Problems |
• a. In the excerpt on collecting rent, how much money did Jim's tenants offer him that he refused to take?
• b. Rewrite the plant sheet records below, replacing "collectors" with "collected by" and keeping everything else the same. Leave the pictures out of your answer.

Document excerpt |
......

While not going 10 months without collecting rent may appear to be the obvious
lesson here, the real lesson is a little more subtle. Decide how “flexible” you
want to be with rent collection and operate within that guideline. Establishing
these criteria will require more than just a gut feel for the situation. You
will want to know the answers to these questions:
- What
are the financial risks of not collecting the rent currently and perhaps not
at all?
-
How much time and effort am I going to spend chasing the rent before I reach
my threshold?
-
If I don’t get the rent, am I prepared to take legal action in the most
effective and efficient manner?
As most
landlords know, you have the right to greatly limit your financial risk while
expend no time and effort to collect the rent – all of it - no later than the 10th
day of each month. You also have the right to take immediate legal action on
the 11th and demand that your tenant pay for such action. What is
your threshold? Have you decided to exercise your rights and demand payment?
Revised Lesson 1: Establish your tolerance
level for delinquent payers, then set and follow your policy.
Lesson 2: Never refuse money
from your tenants.
Jim also
shares that at some point in the past his tenants offered him $5,000 which he
refused to take. This certainly wasn’t payment in full, but it was more than he
was getting. Let’s be really clear, I am in no way suggesting that you should
compromise the amount you are owed without thoughtful consideration of the
circumstances. But, I am suggesting that if your tenant owes you money, take
it, document it properly, and ensure your tenant is aware that you expect the
balance as well. And, be sure they are offering you money, not a promise to
pay.
Your
tenants already promised to pay you when they signed the lease. Another promise
to pay only highlights the fact that the first promise was already broken. Ask
them to show up at your office with a money order in hand and a proposal for
satisfying their balance. If they fail to show, don’t bring the money, or don’t
have a satisfactory proposal, take immediate action. In fact, unless they pay
you the entire balance owed, be prepared to take action and formalize their
proposal into a court enforceable judgment.
Revised Lesson 2: Always take money from
your tenants, properly document it, and continue to exercise your legal rights
for ensuring the balance is paid (see our Quick Tip:
Take the
Money... It's Yours in our
July edition
for more on the subject).
Lesson 3: Don’t
rent to friends and family.

......

Material |
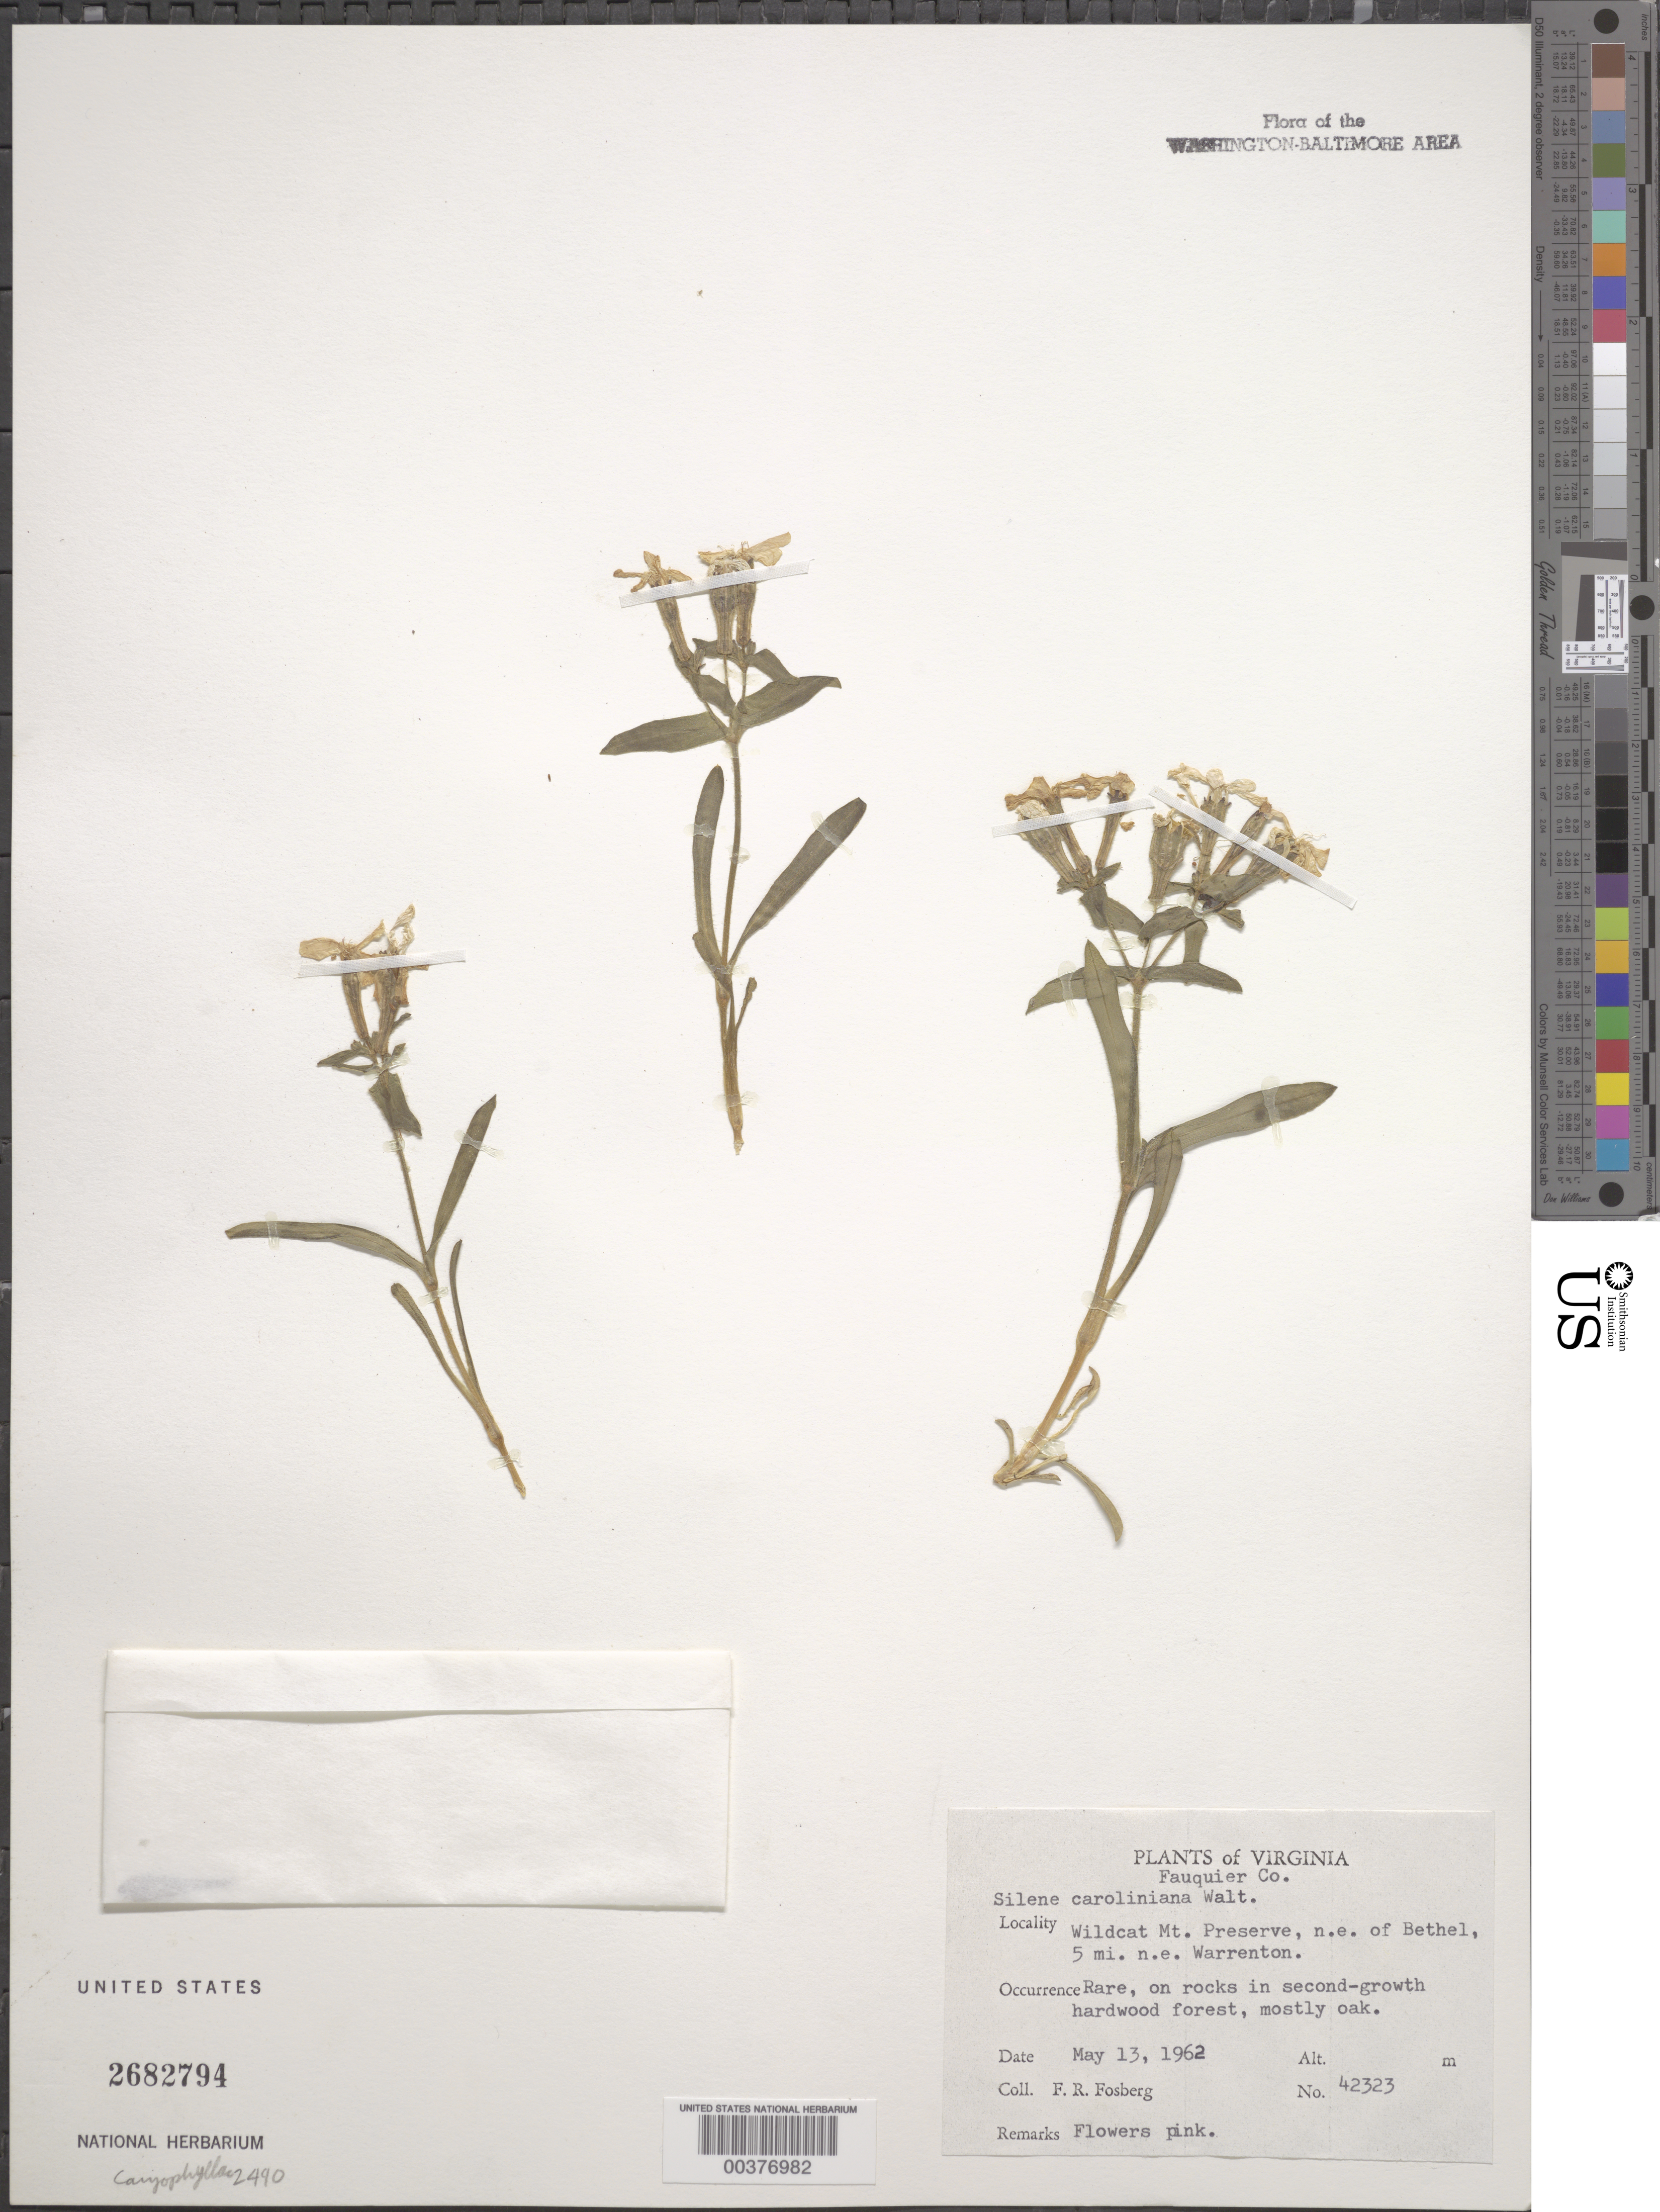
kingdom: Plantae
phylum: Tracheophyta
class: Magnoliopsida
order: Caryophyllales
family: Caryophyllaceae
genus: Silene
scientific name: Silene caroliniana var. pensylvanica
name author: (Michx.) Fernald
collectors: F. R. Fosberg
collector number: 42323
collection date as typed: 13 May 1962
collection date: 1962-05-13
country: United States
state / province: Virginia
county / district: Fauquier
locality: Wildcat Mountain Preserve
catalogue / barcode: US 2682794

......

Solutions by task |
• a. $5,000

• b.
kingdom: Plantae
phylum: Tracheophyta
class: Magnoliopsida
order: Caryophyllales
family: Caryophyllaceae
genus: Silene
scientific name: Silene caroliniana var. pensylvanica
name author: (Michx.) Fernald
collected by: F. R. Fosberg
collector number: 42323
collection date as typed: 13 May 1962
collection date: 1962-05-13
country: United States
state / province: Virginia
county / district: Fauquier
locality: Wildcat Mountain Preserve
catalogue / barcode: US 2682794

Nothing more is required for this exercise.